Gone are the good-paying local jobs. Gone is yet another chunk of our rapidly diminishing manufacturing base. Gone is the foothold on the green economy, and the momentum it could have created by drawing other companies in and establishing a Massachusetts beachhead for all things new economy.
In this narrow instance, the doomsayers would be right to crow and scream “I told you so!” from their snow-covered rooftops. But we hope they don’t crow too loudly – they may not hear the inexorable sounds of progress being made in the commonwealth.
In the same week that Evergreen decided to cut and run to China, Steward Health Care System, parent company of Caritas Christi Health Care, announced a new lease for 101,000 square feet in Westwood.
Our seemingly Pavlovian response – conditioned as we are by the brutal, zero-sum commercial real estate environment of the past two years – was to immediately ask ourselves who was left with the 100,000-square-foot hole that must have been created by the move.
But our deep-rooted cynicism was misplaced. It seems Steward’s move wasn’t another round in the region’s ongoing commercial tenant musical chairs game, but was, refreshingly, motivated by simple corporate growth. The Boston-based company needed 100,000 square feet of additional space to house a newly created centralized call center and electronic monitoring system, according to a spokesman. It may not have made for the sexiest headline or most-read story last week, but we’ll happily take any occasion to report on honest-to-goodness growth.

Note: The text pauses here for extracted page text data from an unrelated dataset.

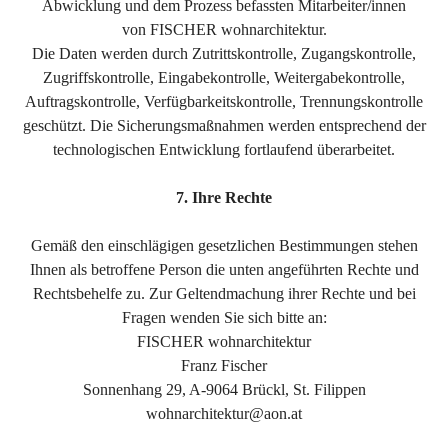
Abwicklung und dem Prozess befassten Mitarbeiter/innen
von FISCHER wohnarchitektur.
Die Daten werden durch Zutrittskontrolle, Zugangskontrolle,
Zugriffskontrolle, Eingabekontrolle, Weitergabekontrolle,
Auftragskontrolle, Verfügbarkeitskontrolle, Trennungskontrolle
geschützt. Die Sicherungsmaßnahmen werden entsprechend der
technologischen Entwicklung fortlaufend überarbeitet.
7. Ihre Rechte
Gemäß den einschlägigen gesetzlichen Bestimmungen stehen
Ihnen als betroffene Person die unten angeführten Rechte und
Rechtsbehelfe zu. Zur Geltendmachung ihrer Rechte und bei
Fragen wenden Sie sich bitte an:
FISCHER wohnarchitektur
Franz Fischer
Sonnenhang 29, A-9064 Brückl, St. Filippen
wohnarchitektur@aon.at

This kind of growth is happening every day in Massachusetts. Not every company can occupy 100,000 square feet, of course, but dozens – perhaps hundreds – can, are, or soon will be able to occupy 10,000 square feet instead of 5,000; or 5,000 square feet instead of 1,500, and so on. From now on, we will we no longer assume the worst when a company moves or relocates – that one landlord benefited at another’s expense – and instead assume that one company moving out of its 5,000-square-foot space clears that space for another company looking to move out of its own 1,500-square-foot location. Movement is now creating opportunity, not liability.

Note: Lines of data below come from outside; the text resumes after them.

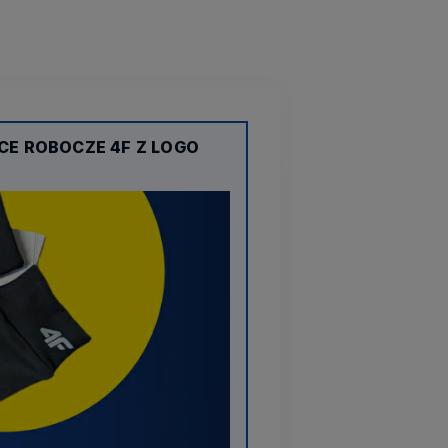
CE ROBOCZE 4F Z LOGO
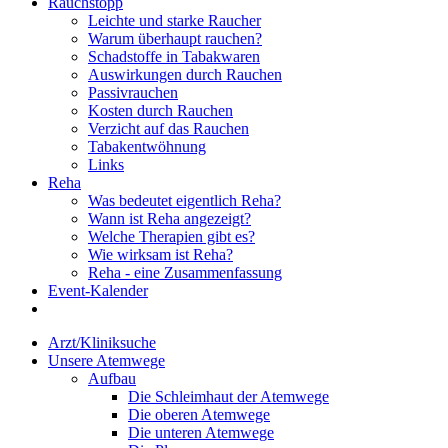
Rauchstopp
Leichte und starke Raucher
Warum überhaupt rauchen?
Schadstoffe in Tabakwaren
Auswirkungen durch Rauchen
Passivrauchen
Kosten durch Rauchen
Verzicht auf das Rauchen
Tabakentwöhnung
Links
Reha
Was bedeutet eigentlich Reha?
Wann ist Reha angezeigt?
Welche Therapien gibt es?
Wie wirksam ist Reha?
Reha - eine Zusammenfassung
Event-Kalender
Arzt/Kliniksuche
Unsere Atemwege
Aufbau
Die Schleimhaut der Atemwege
Die oberen Atemwege
Die unteren Atemwege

We recently wrote about one Haverhill landlord that has seen the writing on the wall, and found success by focusing on landing eight smaller tenants instead of one big one. Baseball fans will see similarities in this approach to the San Francisco Giants’ “smallball” playing style – one which values consistency, base hits, walks and smart base-running just as much, if not more, than grand slams and late-inning heroics.
And the Giants just won the World Series.
In the new economy, absent the kind of back-office clerk and administrative jobs now handled by computers that used to support huge square footage leases, big landlords must stop waiting for that one home run tenant that’s going to take 100,000 square feet. Ten, 10,000-square-foot tenants accomplish the same goal.
Small companies are growing. Commercial lending and SBA loans are sources of growth for our local banks – so much so that they’ve resorted to poaching top lending talent from one another.
This smallball approach might otherwise be interpreted as death by a thousand cuts. And slowly but surely, we are cutting this recession to pieces.
We can feel it, far stronger than the sting left by Evergreen’s departure.